Stated goal 1
In the passage on C/C++ and Fortran development, what should be typed into the Arguments text field when adding the Fortran Visual WorkBench as a tool?

Text block
%%

Microsoft C/C++ and Fortran development environments let you manage projects in their respective languages. The Fortran Visual WorkBench allows debugging mixed-language applications since it has access to both C and Fortran expression evaluators. It is often convenient to use the Fortran Visual WorkBench debugger from the C/C++ Visual WorkBench. Using the Tools menu makes this easy. In the C/C++ Visual WorkBench, go to the Options menu and select Tools. Click the Add button and browse for the Fortran f32vwb.exe file. Enter $(TARGET) in the Arguments text field. When you select the Fortran Visual WorkBench under the Tools menu, it will automatically start debugging the application you're working on in the C/C++ Visual WorkBench.

Linking mixed-language C/C++ applications with Fortran object modules requires that the Fortran library LIBF.LIB (static single thread), LIBFMT.LIB (static multithread), or MSFRT.LIB (DLL run-time import library) precede the equivalent LIBC.LIB, LIBCMT.LIB, or MSVCRT.LIB. The versions of both libraries should come from the Fortran LIB directory. Since the order is important, the libraries should be added from the Options Projects Linker Input text field. You should not add them via the Additional Libraries text field or by including them in a project. To link a C/C++ Win32 Windows application that includes Fortran object files, use all the libraries normally used by C/C++ and add LIBF

.LIB and CONSOLE.LIB. The latter is necessary to provide routines for file I/O.

32-bit DLLs and 16-bit Applications

There are times when it is desirable to call a 32-bit DLL from a 16-bit application. In such cases, the 16-bit application could run either under 16-bit Windows 3.x or under the WOW layer on Windows NT. In the first case, you'd use Win32s and Universal thunk facilities. In the second, you'd turn to Generic thunk functionality. Since this article is mainly about running on NT and threading, we'll examine only the second case.

%%

Stated goal 2
Please render the listing, from the line that contains "genus: Syngamilyta" down to and including the line that contains "order: Saxifragales", as a JSON list of strings with one string per line and blank lines omitted.

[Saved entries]
%%

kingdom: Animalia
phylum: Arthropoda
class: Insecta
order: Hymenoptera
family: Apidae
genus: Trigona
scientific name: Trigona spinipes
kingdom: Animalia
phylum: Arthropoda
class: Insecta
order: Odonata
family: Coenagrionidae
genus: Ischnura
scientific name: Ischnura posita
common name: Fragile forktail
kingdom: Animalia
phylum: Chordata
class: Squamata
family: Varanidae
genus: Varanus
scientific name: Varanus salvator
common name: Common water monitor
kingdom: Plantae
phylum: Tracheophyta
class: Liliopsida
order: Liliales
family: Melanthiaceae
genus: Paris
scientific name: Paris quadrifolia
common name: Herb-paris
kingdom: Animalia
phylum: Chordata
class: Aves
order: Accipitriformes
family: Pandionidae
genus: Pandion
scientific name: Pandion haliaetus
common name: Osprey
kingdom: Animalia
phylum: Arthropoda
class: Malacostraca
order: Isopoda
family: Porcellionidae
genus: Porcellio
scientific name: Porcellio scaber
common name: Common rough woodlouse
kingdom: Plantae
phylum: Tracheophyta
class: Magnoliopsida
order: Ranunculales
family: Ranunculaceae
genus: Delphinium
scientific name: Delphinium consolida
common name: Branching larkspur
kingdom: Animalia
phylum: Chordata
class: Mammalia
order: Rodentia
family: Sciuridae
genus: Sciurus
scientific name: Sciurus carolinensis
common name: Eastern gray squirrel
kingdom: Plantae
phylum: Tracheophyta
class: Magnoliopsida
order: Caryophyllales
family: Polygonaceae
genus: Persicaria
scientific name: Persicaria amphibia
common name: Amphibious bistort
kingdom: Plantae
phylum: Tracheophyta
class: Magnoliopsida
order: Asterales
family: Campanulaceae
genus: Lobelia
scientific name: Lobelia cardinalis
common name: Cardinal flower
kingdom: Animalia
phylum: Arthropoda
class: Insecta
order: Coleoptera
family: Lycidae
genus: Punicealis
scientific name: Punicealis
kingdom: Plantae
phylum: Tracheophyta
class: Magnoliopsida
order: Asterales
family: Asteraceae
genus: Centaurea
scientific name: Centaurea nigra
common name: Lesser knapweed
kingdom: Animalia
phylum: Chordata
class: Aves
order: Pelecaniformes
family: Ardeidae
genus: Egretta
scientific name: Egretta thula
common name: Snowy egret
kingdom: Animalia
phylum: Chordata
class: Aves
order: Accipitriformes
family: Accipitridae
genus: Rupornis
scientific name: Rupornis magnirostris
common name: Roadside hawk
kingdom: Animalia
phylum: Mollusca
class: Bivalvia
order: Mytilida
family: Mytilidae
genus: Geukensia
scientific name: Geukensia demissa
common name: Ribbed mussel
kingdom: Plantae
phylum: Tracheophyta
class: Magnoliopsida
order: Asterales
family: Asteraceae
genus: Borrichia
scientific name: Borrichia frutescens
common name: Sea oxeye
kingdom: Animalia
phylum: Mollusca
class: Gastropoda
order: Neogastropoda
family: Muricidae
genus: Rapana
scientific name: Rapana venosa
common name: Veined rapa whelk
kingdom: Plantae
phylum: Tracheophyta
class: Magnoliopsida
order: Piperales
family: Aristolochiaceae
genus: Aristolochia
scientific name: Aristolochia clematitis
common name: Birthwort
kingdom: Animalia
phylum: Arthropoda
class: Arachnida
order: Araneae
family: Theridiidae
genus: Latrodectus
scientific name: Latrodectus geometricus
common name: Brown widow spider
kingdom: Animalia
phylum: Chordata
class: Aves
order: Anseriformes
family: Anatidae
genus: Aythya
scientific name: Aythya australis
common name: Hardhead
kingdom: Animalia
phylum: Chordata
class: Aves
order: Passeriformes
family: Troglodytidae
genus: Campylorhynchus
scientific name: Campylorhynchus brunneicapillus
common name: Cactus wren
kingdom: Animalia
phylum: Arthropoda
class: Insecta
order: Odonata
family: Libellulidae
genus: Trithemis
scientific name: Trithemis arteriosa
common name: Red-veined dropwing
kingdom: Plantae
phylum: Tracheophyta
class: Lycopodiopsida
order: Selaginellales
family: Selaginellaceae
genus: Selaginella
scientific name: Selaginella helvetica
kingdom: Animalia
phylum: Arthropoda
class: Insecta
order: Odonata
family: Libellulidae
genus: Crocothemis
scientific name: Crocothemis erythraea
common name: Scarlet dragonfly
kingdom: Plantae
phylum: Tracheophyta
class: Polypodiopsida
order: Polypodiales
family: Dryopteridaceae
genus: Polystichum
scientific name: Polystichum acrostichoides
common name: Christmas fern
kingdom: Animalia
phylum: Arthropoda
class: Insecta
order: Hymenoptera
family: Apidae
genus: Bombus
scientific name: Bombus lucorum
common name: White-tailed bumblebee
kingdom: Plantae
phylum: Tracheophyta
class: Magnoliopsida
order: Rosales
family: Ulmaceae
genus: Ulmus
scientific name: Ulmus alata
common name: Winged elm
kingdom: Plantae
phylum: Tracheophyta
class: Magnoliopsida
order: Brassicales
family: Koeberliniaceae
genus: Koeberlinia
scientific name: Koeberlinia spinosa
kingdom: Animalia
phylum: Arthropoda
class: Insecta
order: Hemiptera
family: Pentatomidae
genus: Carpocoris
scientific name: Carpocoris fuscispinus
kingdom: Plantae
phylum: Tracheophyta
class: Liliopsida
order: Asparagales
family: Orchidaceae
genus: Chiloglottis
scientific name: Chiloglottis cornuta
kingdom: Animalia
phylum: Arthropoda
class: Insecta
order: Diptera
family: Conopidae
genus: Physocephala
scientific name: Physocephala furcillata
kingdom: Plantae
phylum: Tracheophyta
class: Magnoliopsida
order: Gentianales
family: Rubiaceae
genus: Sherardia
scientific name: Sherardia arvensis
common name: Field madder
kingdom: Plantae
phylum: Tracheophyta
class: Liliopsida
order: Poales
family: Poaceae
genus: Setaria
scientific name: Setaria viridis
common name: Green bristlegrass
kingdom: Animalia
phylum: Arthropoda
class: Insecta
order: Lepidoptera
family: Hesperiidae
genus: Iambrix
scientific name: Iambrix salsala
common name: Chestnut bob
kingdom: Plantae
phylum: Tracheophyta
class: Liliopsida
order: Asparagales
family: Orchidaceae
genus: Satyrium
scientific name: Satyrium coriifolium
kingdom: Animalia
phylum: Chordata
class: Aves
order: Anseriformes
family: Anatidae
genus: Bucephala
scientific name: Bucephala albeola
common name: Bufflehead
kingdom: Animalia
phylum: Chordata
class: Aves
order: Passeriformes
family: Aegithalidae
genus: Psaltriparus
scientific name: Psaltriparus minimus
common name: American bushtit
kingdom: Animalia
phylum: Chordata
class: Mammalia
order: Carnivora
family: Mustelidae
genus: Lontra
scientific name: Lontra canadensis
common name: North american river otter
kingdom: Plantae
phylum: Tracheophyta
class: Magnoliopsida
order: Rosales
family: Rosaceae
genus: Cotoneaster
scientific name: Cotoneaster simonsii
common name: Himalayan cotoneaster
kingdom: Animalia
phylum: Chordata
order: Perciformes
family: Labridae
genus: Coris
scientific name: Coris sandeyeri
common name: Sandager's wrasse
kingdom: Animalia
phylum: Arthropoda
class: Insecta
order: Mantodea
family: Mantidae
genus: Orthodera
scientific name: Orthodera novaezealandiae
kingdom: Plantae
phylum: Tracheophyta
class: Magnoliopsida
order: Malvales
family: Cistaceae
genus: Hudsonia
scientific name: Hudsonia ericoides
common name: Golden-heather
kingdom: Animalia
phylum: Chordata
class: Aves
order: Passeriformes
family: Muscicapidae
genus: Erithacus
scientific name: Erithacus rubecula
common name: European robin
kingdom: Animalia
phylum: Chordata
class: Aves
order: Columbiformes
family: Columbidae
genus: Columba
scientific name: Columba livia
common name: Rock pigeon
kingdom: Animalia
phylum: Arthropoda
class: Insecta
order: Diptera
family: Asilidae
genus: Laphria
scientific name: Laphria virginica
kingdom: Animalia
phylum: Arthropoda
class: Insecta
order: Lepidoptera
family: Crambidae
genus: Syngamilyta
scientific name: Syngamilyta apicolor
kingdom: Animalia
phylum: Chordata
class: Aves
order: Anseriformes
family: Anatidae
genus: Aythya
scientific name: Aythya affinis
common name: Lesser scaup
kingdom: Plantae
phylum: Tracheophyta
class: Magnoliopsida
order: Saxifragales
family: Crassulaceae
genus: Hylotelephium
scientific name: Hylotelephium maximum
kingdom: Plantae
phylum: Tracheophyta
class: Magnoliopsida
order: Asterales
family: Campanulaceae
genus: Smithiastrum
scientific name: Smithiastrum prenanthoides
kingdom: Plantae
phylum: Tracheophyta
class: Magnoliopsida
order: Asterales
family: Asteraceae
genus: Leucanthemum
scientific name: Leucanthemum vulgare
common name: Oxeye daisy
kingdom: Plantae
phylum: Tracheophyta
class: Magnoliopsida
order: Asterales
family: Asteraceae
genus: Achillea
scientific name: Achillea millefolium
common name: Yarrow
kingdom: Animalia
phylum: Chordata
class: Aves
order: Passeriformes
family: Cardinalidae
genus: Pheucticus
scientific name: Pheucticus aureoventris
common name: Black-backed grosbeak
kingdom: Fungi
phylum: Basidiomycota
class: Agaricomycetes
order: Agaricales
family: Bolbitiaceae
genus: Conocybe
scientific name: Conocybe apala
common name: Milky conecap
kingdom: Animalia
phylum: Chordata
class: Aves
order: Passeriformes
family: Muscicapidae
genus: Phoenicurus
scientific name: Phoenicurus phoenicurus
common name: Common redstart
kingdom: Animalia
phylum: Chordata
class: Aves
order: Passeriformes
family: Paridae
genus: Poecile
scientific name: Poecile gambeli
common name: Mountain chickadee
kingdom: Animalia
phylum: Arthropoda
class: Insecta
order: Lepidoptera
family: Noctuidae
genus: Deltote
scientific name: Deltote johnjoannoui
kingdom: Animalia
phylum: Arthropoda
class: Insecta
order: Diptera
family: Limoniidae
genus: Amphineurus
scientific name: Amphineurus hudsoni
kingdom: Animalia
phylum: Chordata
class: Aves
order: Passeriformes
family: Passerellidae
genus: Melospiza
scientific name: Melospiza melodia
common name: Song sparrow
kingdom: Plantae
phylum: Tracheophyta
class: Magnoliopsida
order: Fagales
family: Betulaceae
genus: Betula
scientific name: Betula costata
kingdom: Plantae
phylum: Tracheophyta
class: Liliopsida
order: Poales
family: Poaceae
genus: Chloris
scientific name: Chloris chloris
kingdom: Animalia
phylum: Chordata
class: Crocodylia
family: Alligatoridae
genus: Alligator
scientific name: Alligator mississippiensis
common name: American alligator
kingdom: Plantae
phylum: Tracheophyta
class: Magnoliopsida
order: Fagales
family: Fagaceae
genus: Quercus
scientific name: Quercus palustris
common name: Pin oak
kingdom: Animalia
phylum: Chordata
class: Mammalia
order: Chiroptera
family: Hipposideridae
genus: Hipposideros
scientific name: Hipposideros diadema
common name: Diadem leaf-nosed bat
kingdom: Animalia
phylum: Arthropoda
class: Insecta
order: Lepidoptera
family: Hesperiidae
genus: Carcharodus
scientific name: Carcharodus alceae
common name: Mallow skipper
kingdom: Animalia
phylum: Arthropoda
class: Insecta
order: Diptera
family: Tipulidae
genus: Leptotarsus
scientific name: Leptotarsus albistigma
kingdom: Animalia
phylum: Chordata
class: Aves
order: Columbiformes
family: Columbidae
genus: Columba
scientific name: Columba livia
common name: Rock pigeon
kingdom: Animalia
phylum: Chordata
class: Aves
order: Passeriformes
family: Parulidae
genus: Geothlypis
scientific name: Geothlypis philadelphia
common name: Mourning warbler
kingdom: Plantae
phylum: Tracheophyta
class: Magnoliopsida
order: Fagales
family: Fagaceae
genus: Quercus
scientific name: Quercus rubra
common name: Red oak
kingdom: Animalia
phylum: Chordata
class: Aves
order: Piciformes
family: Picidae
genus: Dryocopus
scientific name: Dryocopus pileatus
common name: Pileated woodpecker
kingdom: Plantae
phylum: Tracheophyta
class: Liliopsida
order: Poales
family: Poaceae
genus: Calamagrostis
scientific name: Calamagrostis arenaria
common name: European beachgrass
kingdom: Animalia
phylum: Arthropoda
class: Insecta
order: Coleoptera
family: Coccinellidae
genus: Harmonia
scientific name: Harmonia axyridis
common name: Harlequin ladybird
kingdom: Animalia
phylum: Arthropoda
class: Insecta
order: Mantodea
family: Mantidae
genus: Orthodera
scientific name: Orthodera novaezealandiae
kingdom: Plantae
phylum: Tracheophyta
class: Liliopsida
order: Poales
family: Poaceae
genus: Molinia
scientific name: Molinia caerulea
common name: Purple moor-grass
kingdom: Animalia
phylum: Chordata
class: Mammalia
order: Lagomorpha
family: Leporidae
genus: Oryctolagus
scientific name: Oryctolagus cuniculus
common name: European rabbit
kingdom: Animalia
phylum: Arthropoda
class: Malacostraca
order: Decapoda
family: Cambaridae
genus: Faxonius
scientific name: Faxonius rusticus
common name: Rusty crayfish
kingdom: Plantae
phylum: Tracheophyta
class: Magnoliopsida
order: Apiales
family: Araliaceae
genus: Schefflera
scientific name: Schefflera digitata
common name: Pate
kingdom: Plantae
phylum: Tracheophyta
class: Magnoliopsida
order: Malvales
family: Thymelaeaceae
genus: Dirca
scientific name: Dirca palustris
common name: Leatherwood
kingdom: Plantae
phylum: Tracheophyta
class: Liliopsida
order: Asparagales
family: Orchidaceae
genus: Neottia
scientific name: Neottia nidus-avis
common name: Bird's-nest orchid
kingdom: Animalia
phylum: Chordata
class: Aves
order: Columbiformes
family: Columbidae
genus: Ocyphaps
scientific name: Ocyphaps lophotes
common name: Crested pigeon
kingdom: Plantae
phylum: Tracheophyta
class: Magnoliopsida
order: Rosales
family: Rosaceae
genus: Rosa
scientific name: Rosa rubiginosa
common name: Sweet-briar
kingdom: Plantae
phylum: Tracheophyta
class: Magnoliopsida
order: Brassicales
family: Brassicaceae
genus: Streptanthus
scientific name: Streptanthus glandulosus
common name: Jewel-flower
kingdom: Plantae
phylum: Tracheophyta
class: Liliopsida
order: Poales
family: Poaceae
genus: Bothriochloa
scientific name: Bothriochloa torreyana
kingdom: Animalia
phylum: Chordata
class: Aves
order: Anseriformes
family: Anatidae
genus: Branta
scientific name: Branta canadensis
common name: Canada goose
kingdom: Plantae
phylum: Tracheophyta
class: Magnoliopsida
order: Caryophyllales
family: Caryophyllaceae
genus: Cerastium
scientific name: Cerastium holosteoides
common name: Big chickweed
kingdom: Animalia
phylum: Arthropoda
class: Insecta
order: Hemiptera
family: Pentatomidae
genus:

%%

Written answer 1
$(TARGET)

Written answer 2
[
  "genus: Syngamilyta",
  "scientific name: Syngamilyta apicolor",
  "kingdom: Animalia",
  "phylum: Chordata",
  "class: Aves",
  "order: Anseriformes",
  "family: Anatidae",
  "genus: Aythya",
  "scientific name: Aythya affinis",
  "common name: Lesser scaup",
  "kingdom: Plantae",
  "phylum: Tracheophyta",
  "class: Magnoliopsida",
  "order: Saxifragales"
]